It is now more than 20 years since the passage of the Sarbanes-Oxley Act, a US federal law that mandated new financial reporting standards. The intent was greater clarity and transparency, but paradoxically the new law led the large advertising and public relations holding companies to become more opaque, declining to provide numbers for any of their operating units to various industry rankings.

To be clear, nothing in Sarbanes-Oxley prevents the holding companies from providing financial information about their individual agencies. Rather, it would hold them accountable for providing inaccurate financial information. So when they all decided to use SOX as a pretext for withholding this information, the obvious inference was that they were reluctant to provide accurate information, because to do so would have made it obvious that the pre-Sarbanes Oxley information they had provided was wildly exaggerated.

No plausible alternate explanation was provided by the companies involved. There were some concerns about providing numbers that did not conform to Generally Accepted Accounting Principles—an issue that would have been easily reconciled—but it seemed that most of them welcomed the opportunity to withhold financial information. And that refusal to provide numbers has persisted for more than 20 years.  
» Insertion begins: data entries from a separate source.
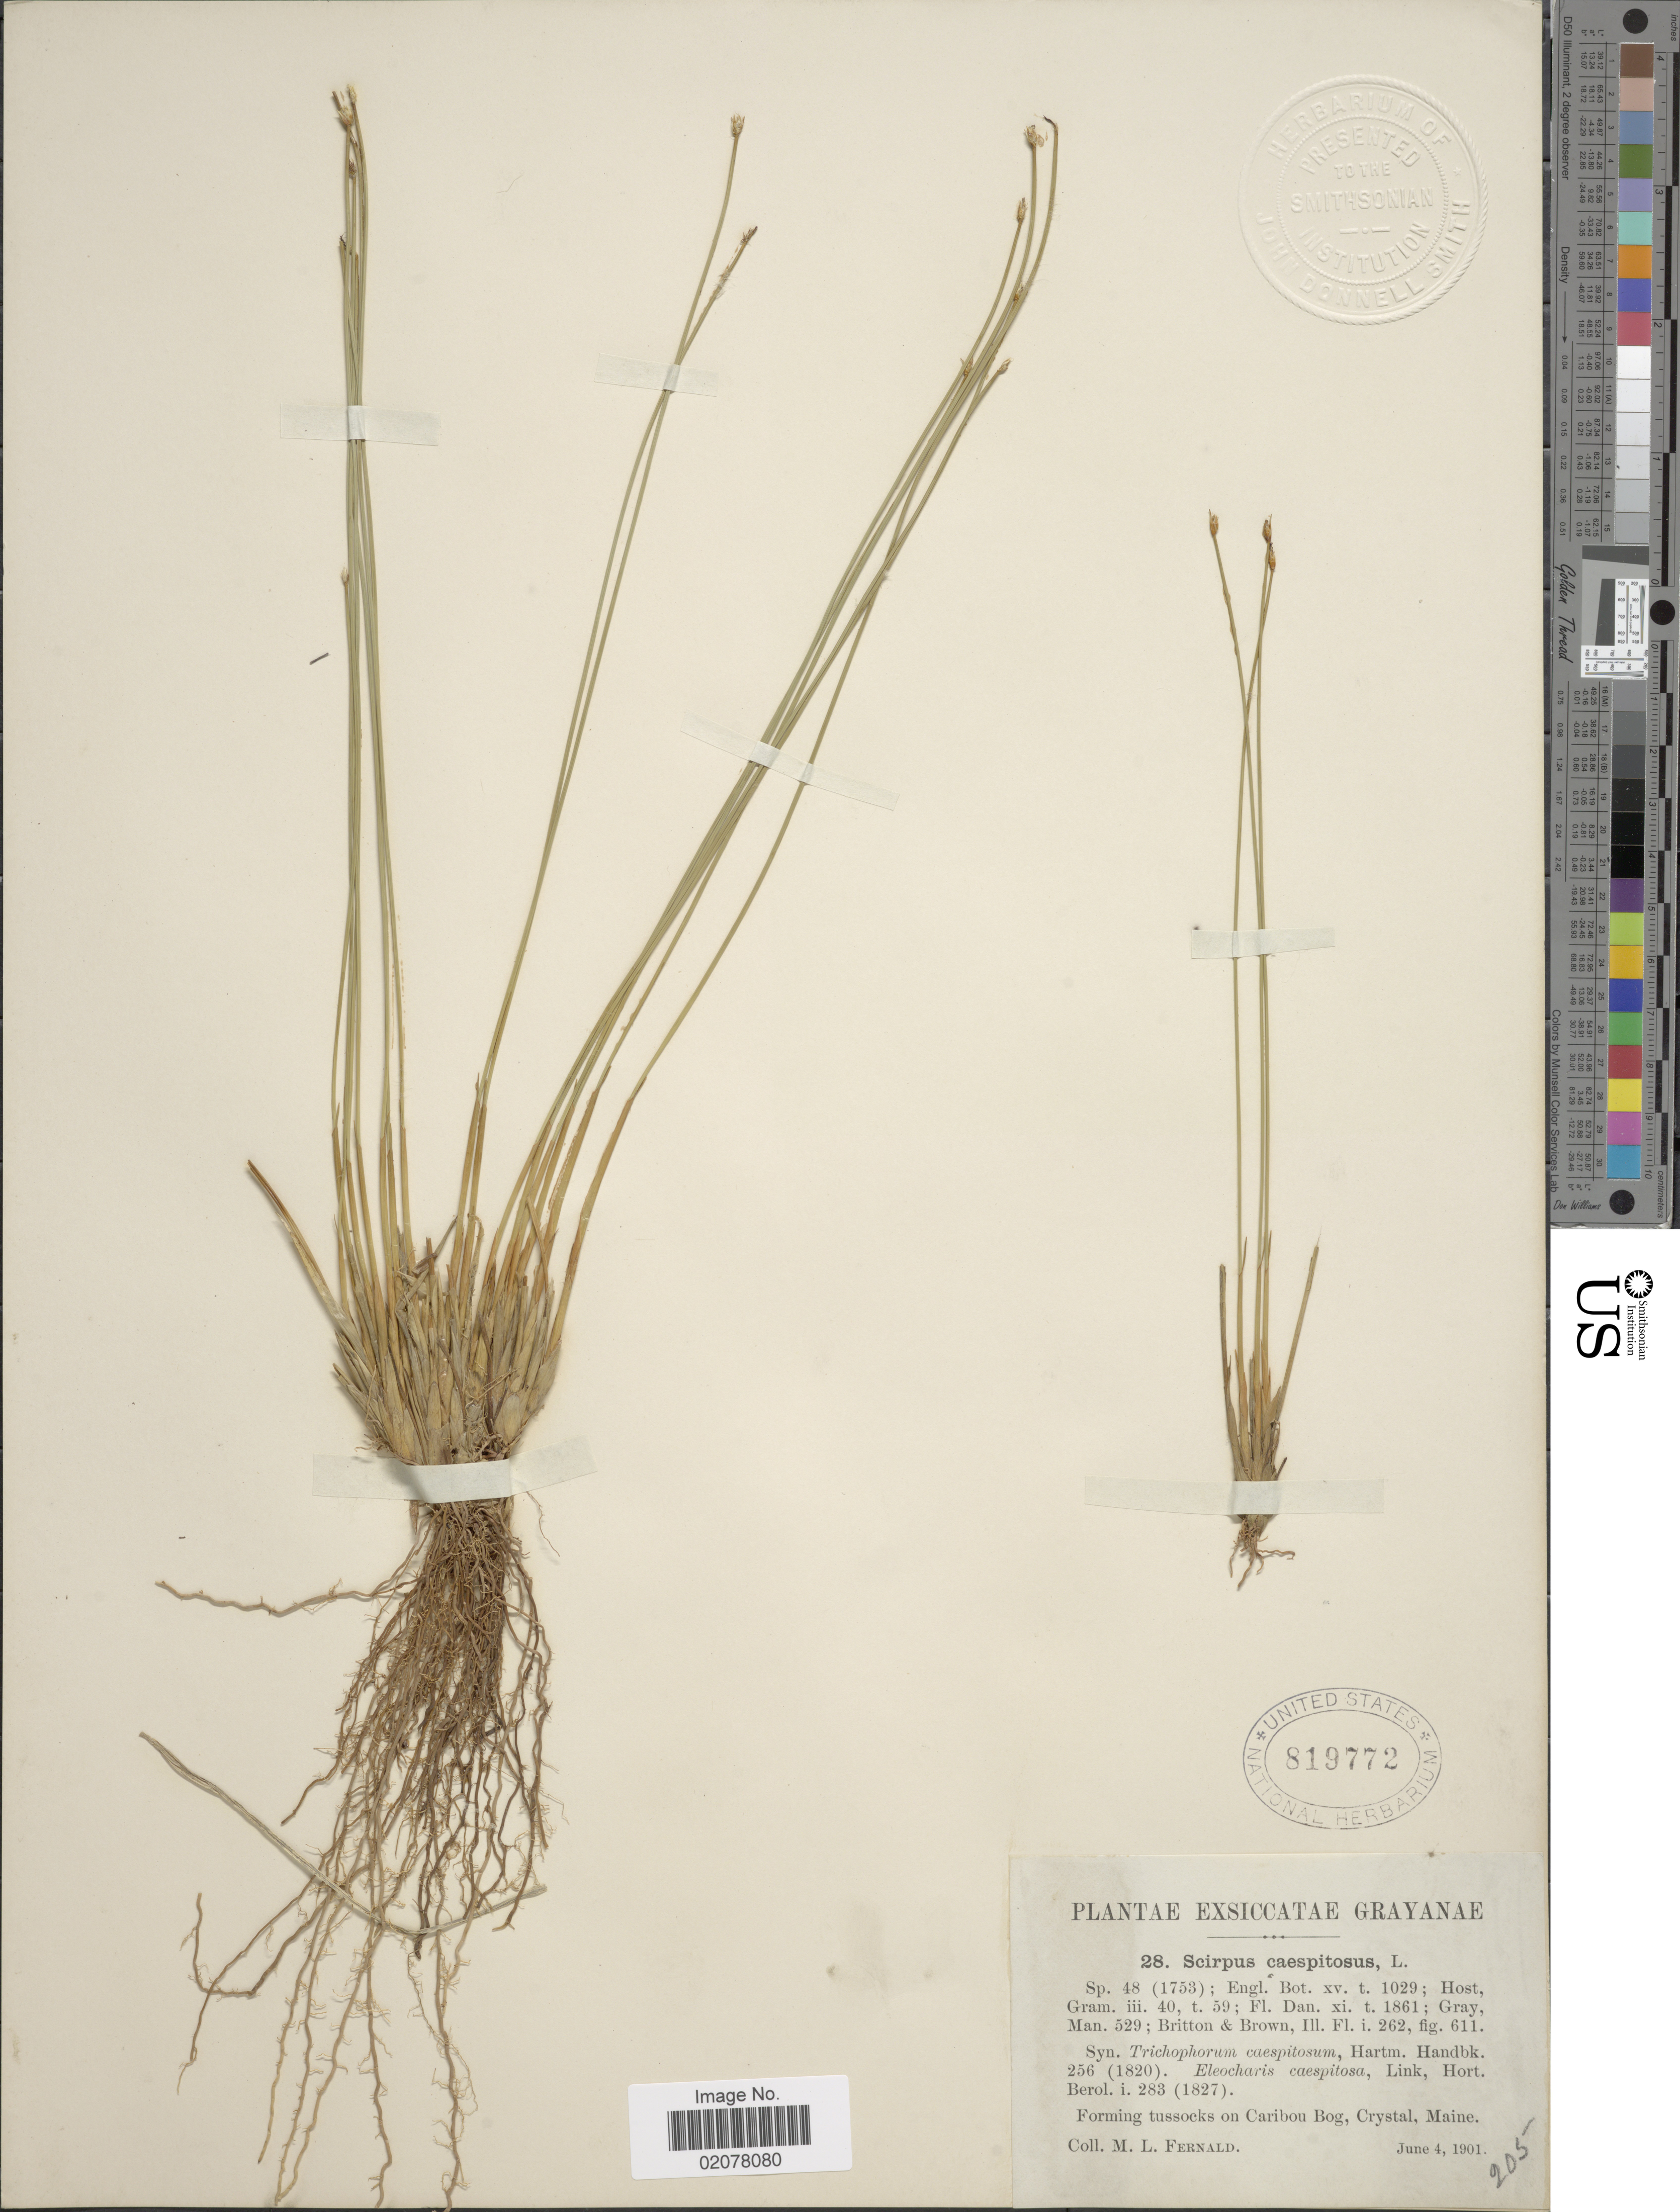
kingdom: Plantae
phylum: Tracheophyta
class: Liliopsida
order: Poales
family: Cyperaceae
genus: Trichophorum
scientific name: Trichophorum cespitosum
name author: (L.) Hartm.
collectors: M. L. Fernald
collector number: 28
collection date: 1901-06-04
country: United States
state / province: Maine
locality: Forming tussocks on Caribou Bog, Crystal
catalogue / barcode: US 819772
That has left publications like this one in a difficult position, faced with a choice of either producing partial rankings, excluding the holding company owned agencies (about half of the top 20), a decision that would distort any analysis of the size of the global PR business or of trends in the industry; or estimating the size of the holding company agencies based on background conversations and our own knowledge of the business.

The latter approach produces a ranking that is undoubtedly a better reflection on the agency business as a whole, but it has also led—over the course of two decades—to some inflation of the estimated numbers. 

In recent years, it has become apparent that the numbers for some of the largest holding companies simply do not add up. In some cases, the total estimated revenue of individual agencies exceeds the numbers reported for the holding company's public relations and public affairs business.

Without pointing the figure at any particular company, it should be obvious that a public company that reports $1.5 billion in PR revenues cannot contain PR agencies with $800 million, $600 million and $300 million each—especially since holding companies are reporting revenues, which traditionally are significantly higher than fee income as we define it in our ranking rules.

There are several reasons for the inflation that has occurred. For one thing, the starting point for all of these numbers was the pre-SOX reporting, which (see above) was at least suspect. For another, publications (including this one) have been generous in their interpretation of numbers provided on “background,” so that low single digits was often construed to mean 3-4% growth rather than 1 or 2%—a problem that compounds considerably over time. 

And so this year we took a hard look at the holding companies’ reported numbers, and made our own assessment of which agencies were included in those numbers, and their relative contributions. This process led to a substantial downward adjustment of many of the estimates we have made in previous years, with the downward adjustments varying slightly from holding company to holding company.

So it is that while we have reported estimated 2023 growth in the usual way for all of these agencies, even those that we believe grew in 2023 are now shown at a lower overall fee income than in our previous ranking. And of course, our estimate of the industry’s global size have been adjusted accordingly.

It is, of course, possible that these adjustments may be unfair to some individual agencies—although we believe that in most cases, the numbers remain somewhat generous, given the likely differences between revenues reported under GAAP rules and fee income as we define it.

And obviously, all of those agencies are free to report their actual fee income and correct any errors—in the way they have been free to do so for the past 20 years.